映画と本の『たんぽぽ館』

映画と本を味わう『たんぽぽ館』。新旧ジャンルを問わず。さて、今日は何をいただきましょうか? 

ゼア・ウィル・ビー・ブラッド

2008年05月06日 | 映画(さ行)

20世紀初頭カリフォルニア。
黙々と石油採掘をする男の姿。
それが、この主人公、ダニエル・デイ=ルイス演じるダニエル・プレインビューであります。
彼は、貪欲に石油の採掘が見込まれる土地を安く買占め、富と権力を得ていく。
この人物像が、なんとも強烈で、とにかく圧倒されっぱなし。
158分、怒涛のうちに過ぎてしまう、という感じでした。
金銭欲と権力欲のかたまり。
プライドが高く・・・。しかし誰も愛さないし、誰からも愛されない。
富を得れば得るほど、孤独が浮かび上がるように思います。
そんな彼が、最後に求めたのは肉親。
心の底では、やはりほんの切れ端でもいいから信頼とか、愛情とか、そういうものを欲していた。
だから、子供を育て、弟を受け入れた。
しかし、これらはやがて、裏切られてしまうわけです。
そこで、彼はついに壊れてしまう。

さて、このプレインビューと好一対なのがカリスマ牧師のイーライ。
牧師とはいいながら、彼も金銭欲、権力欲にまみれた俗物。
彼の教会では牧師の説教などというものではない、まさにショーが繰り広げられる。
プレインビューはすぐにも、イーライに自分と同じにおいをかぎつける。
この2人のやりとりが、またすさまじい。

» **問題**
1. 映画評によれば、主人公ダニエル・プレインビューを演じている俳優はだれですか。
2. 映画評のうち「さて、このプレインビューと好一対なのが」で始まる段落を、要点を保ったまま箇条書きに書き改めてください。
3. 映画『ゼア・ウィル・ビー・ブラッド』の映画評を、最後の文の後から書き継いでください。

[データセット項目]
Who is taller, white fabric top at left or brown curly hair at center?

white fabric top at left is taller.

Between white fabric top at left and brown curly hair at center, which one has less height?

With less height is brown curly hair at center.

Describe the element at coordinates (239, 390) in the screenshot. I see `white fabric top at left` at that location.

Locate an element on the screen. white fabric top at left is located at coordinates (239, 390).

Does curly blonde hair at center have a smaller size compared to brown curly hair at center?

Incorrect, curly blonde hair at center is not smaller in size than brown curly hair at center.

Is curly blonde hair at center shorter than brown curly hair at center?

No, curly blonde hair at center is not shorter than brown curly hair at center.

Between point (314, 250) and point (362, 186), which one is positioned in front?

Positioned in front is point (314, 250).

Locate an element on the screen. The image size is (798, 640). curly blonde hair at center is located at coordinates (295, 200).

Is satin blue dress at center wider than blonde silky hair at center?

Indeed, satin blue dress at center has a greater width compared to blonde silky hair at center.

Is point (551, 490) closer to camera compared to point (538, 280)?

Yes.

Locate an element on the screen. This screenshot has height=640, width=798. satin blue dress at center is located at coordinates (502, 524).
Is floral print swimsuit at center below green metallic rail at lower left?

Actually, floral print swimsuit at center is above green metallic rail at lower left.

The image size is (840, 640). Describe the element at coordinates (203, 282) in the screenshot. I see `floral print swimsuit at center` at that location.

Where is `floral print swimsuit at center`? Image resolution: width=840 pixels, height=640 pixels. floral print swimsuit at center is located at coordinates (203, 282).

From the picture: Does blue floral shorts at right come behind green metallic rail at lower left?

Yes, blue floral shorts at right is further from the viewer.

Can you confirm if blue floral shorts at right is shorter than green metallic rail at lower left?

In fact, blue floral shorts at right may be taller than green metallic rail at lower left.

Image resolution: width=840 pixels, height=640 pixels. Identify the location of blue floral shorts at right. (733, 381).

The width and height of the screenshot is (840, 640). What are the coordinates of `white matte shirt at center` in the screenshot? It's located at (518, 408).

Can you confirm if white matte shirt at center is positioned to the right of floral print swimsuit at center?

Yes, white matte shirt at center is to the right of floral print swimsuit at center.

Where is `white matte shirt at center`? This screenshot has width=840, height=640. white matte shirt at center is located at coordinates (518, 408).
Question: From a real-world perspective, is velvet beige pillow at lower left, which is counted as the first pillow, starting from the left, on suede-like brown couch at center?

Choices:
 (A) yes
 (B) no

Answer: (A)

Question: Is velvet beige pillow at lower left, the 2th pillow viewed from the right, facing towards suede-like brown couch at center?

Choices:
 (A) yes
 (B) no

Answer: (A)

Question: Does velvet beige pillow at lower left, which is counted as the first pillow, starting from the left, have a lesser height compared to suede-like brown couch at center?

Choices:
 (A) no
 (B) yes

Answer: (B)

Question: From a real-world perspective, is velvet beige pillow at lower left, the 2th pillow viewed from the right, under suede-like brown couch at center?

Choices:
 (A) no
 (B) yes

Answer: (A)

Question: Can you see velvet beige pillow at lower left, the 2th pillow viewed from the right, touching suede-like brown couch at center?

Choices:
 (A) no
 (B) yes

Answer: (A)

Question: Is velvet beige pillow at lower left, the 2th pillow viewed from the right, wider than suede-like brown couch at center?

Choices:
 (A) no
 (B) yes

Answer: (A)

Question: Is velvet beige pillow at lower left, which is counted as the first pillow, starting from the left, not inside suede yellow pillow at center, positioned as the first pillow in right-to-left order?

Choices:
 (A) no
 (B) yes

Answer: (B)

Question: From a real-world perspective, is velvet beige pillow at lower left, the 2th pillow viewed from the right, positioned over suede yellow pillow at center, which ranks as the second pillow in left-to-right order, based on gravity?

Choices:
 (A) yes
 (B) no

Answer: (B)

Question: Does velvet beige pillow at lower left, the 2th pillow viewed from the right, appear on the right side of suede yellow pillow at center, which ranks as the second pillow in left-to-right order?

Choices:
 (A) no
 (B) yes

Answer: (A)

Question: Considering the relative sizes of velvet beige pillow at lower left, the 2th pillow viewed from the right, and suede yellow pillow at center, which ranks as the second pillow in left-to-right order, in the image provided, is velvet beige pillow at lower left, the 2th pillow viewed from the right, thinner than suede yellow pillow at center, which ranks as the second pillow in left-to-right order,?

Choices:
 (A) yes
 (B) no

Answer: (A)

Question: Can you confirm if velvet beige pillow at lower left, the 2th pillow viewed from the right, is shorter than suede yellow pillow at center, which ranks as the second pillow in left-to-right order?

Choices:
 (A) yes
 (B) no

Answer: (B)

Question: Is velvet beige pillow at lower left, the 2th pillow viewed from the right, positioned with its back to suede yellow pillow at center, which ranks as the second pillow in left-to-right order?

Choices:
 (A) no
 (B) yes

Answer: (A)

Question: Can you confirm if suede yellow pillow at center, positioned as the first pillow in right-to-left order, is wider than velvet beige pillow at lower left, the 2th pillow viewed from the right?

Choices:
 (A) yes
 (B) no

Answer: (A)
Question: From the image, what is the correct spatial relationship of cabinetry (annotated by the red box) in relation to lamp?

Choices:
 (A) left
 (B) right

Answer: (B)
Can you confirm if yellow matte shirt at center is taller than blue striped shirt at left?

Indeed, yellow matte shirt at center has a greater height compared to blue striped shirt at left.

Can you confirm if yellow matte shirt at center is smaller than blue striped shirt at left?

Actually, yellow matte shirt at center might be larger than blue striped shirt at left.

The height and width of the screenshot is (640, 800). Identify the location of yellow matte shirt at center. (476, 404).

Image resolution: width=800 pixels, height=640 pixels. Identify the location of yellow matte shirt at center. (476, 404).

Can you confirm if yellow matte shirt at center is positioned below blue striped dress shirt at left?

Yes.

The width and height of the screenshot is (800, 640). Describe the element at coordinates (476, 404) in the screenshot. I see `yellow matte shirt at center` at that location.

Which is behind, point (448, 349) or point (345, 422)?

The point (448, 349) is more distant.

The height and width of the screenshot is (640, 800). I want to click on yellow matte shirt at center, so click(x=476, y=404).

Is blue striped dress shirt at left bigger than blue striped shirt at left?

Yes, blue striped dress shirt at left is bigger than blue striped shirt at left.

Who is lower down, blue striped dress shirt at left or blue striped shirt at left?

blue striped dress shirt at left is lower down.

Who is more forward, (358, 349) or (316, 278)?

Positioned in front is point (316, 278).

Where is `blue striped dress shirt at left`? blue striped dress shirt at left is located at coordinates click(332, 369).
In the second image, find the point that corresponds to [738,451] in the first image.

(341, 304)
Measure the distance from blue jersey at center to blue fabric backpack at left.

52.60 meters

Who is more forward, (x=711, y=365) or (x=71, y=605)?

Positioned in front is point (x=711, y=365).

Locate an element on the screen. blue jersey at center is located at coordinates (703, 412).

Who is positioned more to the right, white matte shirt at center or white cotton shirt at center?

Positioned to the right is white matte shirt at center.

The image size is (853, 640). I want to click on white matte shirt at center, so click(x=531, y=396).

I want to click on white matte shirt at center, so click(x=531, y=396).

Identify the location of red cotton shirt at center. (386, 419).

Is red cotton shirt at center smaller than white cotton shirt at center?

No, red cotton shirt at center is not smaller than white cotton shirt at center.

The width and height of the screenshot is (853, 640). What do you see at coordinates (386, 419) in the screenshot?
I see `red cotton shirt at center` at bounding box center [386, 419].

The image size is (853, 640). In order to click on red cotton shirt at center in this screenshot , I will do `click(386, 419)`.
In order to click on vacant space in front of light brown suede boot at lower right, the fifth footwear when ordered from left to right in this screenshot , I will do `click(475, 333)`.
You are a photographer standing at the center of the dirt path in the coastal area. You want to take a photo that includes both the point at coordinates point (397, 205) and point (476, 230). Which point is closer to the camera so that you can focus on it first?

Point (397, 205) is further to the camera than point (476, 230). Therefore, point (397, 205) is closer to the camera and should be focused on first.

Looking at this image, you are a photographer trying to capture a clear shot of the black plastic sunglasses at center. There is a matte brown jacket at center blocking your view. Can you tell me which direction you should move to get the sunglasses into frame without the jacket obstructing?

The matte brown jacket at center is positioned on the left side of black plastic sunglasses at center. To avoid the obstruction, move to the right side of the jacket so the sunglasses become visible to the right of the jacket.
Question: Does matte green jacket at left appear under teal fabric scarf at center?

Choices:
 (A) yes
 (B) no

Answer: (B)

» **解答**
1. ダニエル・デイ=ルイスです。

2.
- プレインビューと好一対をなすのは、カリスマ牧師のイーライである。
- イーライは牧師でありながら、金銭欲と権力欲にまみれた俗物である。
- 彼の教会では説教ではなく、まさにショーが繰り広げられる。
- プレインビューはすぐに、イーライに自分と同じにおいをかぎつける。
- この二人のやりとりはすさまじい。

3.
まさしく、同類だからこその確執なのでしょう。
このために最後の狂った結末へと突き進む。

この作品に、息子H・Wの配置は重要ですね。
彼は、プレインビューが相手の信用を得るための道具の役割を担うのですが・・・。
彼は、事故前も事故後も、ひたすら父親の仕事をじっと見ている。
特に、事故後は余計に物言わぬ「目」となっている。
いつしか、プレインビューにはその視線がつらくなっていたのではないか。
まあ、映画ではそんなことは言っていませんが、想像してしまうのです。
それにしても、彼には良き伴侶も見つかって、
こんな環境でも、まっとうに育ったようで・・・、
オバサンは、ほっとしております・・・。

さて、この映画をさらに盛り立てているのは音楽。
ジョニー・グリーンウッドによるもの。
ボリュームが大きく不気味で不協和。
これが、不安を掻き立てる。
いつもながら、映画における音楽の力はすごいですが、ここではまた格別でした。

この映画を見た後の心境は、どう表現してよいものやら、
感動・・・というのともちょっと違う。
毒気に当てられて、放心状態。
そんな感じでしょうか。すごいもの見ちゃった・・・。
「映画力」あります。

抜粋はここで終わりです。